L’une des alternatives aux peintures antifouling traditionnelles sont les peintures dites « fouling release » qui, en générant une surface lisse et hydrophobe, rendent les surfaces immergées inadéquates à l’installation du biofilm bactérien qui est la première étape essentielle à la formation du biofouling.

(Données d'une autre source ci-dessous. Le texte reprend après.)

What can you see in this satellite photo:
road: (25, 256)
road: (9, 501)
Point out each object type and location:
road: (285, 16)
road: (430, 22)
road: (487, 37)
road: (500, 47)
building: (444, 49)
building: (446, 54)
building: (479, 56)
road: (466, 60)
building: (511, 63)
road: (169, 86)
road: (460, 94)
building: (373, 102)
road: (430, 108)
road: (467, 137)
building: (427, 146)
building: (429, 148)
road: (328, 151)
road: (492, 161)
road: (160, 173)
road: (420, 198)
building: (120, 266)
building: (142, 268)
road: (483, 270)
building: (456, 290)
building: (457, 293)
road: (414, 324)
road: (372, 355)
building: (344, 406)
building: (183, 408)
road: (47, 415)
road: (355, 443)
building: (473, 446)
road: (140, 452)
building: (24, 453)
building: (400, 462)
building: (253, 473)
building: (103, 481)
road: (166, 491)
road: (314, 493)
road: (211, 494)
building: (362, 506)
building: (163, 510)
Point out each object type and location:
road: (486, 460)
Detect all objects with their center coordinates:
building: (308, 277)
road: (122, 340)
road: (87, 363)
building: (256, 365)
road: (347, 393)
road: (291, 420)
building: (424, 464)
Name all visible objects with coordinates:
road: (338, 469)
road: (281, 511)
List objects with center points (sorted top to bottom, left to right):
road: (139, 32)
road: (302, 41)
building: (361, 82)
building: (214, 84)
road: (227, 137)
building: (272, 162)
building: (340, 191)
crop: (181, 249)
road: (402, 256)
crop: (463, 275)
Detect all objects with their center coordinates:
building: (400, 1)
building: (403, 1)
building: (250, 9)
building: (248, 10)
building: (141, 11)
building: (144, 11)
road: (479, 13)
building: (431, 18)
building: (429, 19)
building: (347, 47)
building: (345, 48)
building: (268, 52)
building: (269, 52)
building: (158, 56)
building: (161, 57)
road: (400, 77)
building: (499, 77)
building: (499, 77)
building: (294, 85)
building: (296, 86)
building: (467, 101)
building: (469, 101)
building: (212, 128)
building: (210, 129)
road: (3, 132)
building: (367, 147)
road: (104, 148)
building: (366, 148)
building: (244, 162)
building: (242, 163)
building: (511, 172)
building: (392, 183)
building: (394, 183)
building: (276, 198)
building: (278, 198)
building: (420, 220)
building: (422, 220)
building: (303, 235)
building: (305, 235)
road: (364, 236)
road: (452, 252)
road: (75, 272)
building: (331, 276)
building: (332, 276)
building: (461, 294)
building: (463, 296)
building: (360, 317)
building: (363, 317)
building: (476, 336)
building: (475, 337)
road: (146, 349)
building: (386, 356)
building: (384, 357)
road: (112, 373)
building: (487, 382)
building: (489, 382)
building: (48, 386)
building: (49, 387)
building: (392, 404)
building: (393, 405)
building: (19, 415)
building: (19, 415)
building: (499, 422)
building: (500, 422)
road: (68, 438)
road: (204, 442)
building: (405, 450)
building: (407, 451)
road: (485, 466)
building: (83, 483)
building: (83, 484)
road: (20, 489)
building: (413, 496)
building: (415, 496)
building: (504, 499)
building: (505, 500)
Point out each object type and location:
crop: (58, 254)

C’est dans ce contexte que s’insère mon doctorat en océanographie à l’UQAR/ISMER sous la direction de Karine Lemarchand, professeure à l’UQAR/ISMER, et la codirection de Jean-François Briand, maître de conférences à l’Université de Toulon en France. Mon projet vise à caractériser la diversité microbienne des biofilms dans la mer Méditerranée à Toulon en France et dans l’estuaire du Saint-Laurent à Rimouski au Québec, deux milieux marins contrastés, afin de déterminer les paramètres structurant ces communautés, qu’ils soient environnementaux tels que la température, la salinité, l’abondance de nutriments et la teneur en métaux ou issus des propriétés physicochimiques des peintures antifouling sans biocides comme la rugosité et l’hydrophobie.

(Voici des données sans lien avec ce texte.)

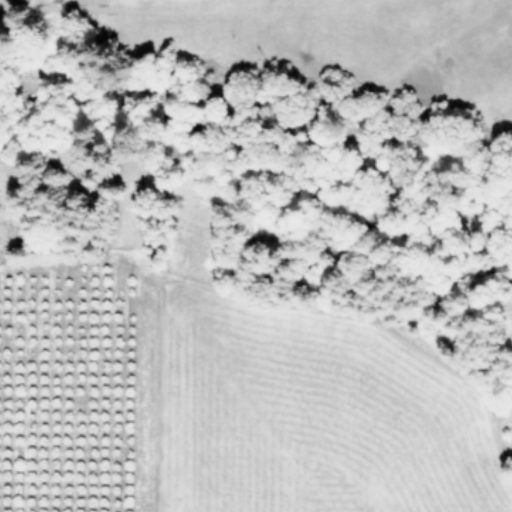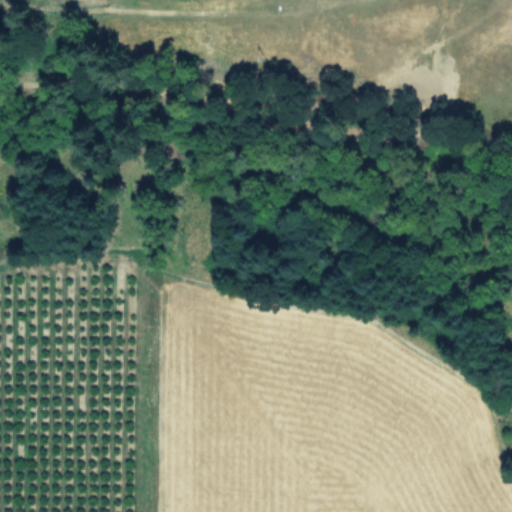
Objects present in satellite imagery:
crop: (360, 37)
crop: (290, 410)
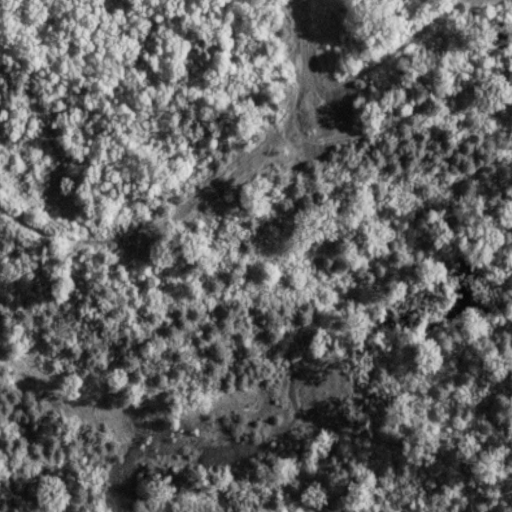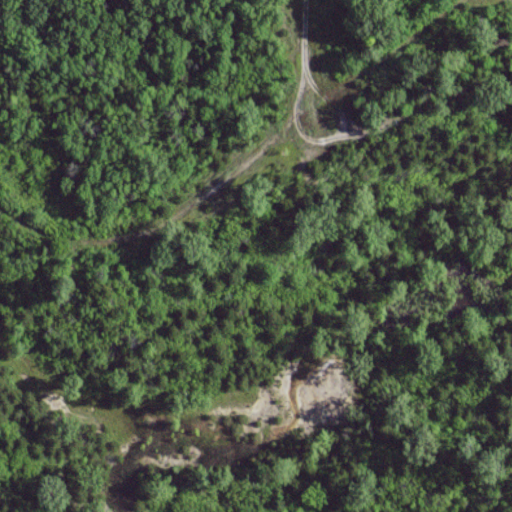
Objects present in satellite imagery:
road: (340, 74)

Des immersions saisonnières de différentes peintures antifouling dans l’estuaire du Saint-Laurent au large de Rimouski au Québec et dans la mer Méditerranée dans la rade de Toulon en France nous permettent d’analyser l’installation et le développement des biofilms sur ces revêtements. À l’aide de séquençages d’ADN et d’outils quantitatifs (microscopie confocale, cytométrie en flux) nous caractérisons les communautés microbiennes et la maturation des biofilms en analysant le pourcentage de recouvrement, l’abondance et la viabilité cellulaire de ces biofilms. Nous mettons ensuite ces résultats en lien avec les caractéristiques physicochimiques du milieu et des peintures antifouling afin de déterminer quels paramètres influencent davantage la colonisation des surfaces immergées et quelles populations microbiennes dominent les biofilms formés. Ces résultats permettront d’améliorer les peintures antifouling en développement et de les rendre efficaces dans des milieux marins présentant des conditions très différentes.
Mon doctorat s’intègre au sein du projet REVAP (REVêtement Antifouling Propre) financé par le ministère de l’Économie et de l’Innovation du Québec cherchant à développer une peinture antifouling efficace, universelle et écologique, sans relargage de biocide. Il est réalisé en collaboration avec l’entreprise Les Enduits MIRAPAKON Inc. (Québec, QC) qui se spécialise dans la synthèse de peintures antifouling écologiques sans biocides.